It’s been a month of traffic from Bad bots – yes, recently my website received thousands of impressions from a bad referral website called clictune. It took a while for me to understand and stop those unwanted traffic from eating my server resources. For the past couple of days I see something like ‘WeSEE_Bot:we_help_monitize_your_site‘ in my Google Analytics report which claims to be a Browser and drives hundreds of visits to my site’s homepage. After googling, I understand that the traffic is being generated by an advertising agency called wesee dot com. I also read few forums where many website owners reported similar observation.
There are couple of ways to stop ‘WeSEE_Bot:we_help_monitize_your_site‘ bot from crawling your website. The method one – disallowing crawl via robots.txt file (but according to a post at CARA, the bot seems to request robots.txt and continues to crawl the website). The second method – blocking using .htaccess.

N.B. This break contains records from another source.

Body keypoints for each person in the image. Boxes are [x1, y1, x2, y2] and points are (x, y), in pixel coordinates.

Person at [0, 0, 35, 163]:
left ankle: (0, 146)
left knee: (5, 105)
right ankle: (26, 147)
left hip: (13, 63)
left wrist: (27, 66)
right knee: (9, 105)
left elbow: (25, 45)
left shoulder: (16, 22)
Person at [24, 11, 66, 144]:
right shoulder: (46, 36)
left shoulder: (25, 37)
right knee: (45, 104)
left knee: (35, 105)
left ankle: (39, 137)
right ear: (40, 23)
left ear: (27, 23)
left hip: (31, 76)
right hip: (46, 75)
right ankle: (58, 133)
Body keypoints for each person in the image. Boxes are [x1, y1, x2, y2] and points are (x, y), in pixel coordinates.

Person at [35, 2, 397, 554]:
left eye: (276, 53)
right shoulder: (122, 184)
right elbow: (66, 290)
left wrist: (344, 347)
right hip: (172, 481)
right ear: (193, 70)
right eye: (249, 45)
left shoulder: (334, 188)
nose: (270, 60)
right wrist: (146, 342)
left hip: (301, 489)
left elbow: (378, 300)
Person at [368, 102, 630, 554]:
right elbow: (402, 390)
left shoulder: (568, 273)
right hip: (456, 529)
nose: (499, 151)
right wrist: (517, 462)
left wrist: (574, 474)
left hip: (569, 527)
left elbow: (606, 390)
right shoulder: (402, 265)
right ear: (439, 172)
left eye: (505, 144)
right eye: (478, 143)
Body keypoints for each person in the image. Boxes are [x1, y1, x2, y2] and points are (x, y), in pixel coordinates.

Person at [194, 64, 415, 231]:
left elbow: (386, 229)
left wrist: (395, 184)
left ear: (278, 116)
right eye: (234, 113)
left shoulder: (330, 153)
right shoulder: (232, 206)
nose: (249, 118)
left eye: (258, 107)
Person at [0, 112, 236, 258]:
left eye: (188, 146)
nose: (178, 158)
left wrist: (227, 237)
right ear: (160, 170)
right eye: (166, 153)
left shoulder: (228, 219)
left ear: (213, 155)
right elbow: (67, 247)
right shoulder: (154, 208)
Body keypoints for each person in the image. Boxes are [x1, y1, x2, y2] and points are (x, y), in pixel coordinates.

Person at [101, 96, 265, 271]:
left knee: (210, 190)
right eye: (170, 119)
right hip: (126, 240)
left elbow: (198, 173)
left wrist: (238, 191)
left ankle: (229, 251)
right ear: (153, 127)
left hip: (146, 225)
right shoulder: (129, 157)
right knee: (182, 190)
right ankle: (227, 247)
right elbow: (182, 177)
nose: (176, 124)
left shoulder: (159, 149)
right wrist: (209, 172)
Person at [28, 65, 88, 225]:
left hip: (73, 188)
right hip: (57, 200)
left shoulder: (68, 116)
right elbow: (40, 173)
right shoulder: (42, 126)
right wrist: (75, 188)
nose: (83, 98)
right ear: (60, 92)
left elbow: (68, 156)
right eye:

Just copy and paste the below lines in .htaccess:
BrowserMatchNoCase WeSEE_Bot bad_bot Order Deny,Allow Deny from env=bad_bot
In order to block a bot by a user agent string, look out for a part of the string that’s unique to that robot. For eg., ‘WeSEE_Bot‘ from ‘WeSEE_Bot:we_help_monitize_your_site‘. The first line ‘BrowserMatchNoCase‘ checks the user agent string that contains ‘WeSEE_Bot‘ and sets an environment variable called ‘bad_bot‘.
Note : Since we’ve used ‘BrowserMatchNoCase‘, you can specify both the uppercase and lowercase letters. If you are very particular about the case, then you can use ‘BrowserMatch‘.
The last line tells the server to deny request from ‘bad_bot‘. Let me know if you find a better way to solve this issue.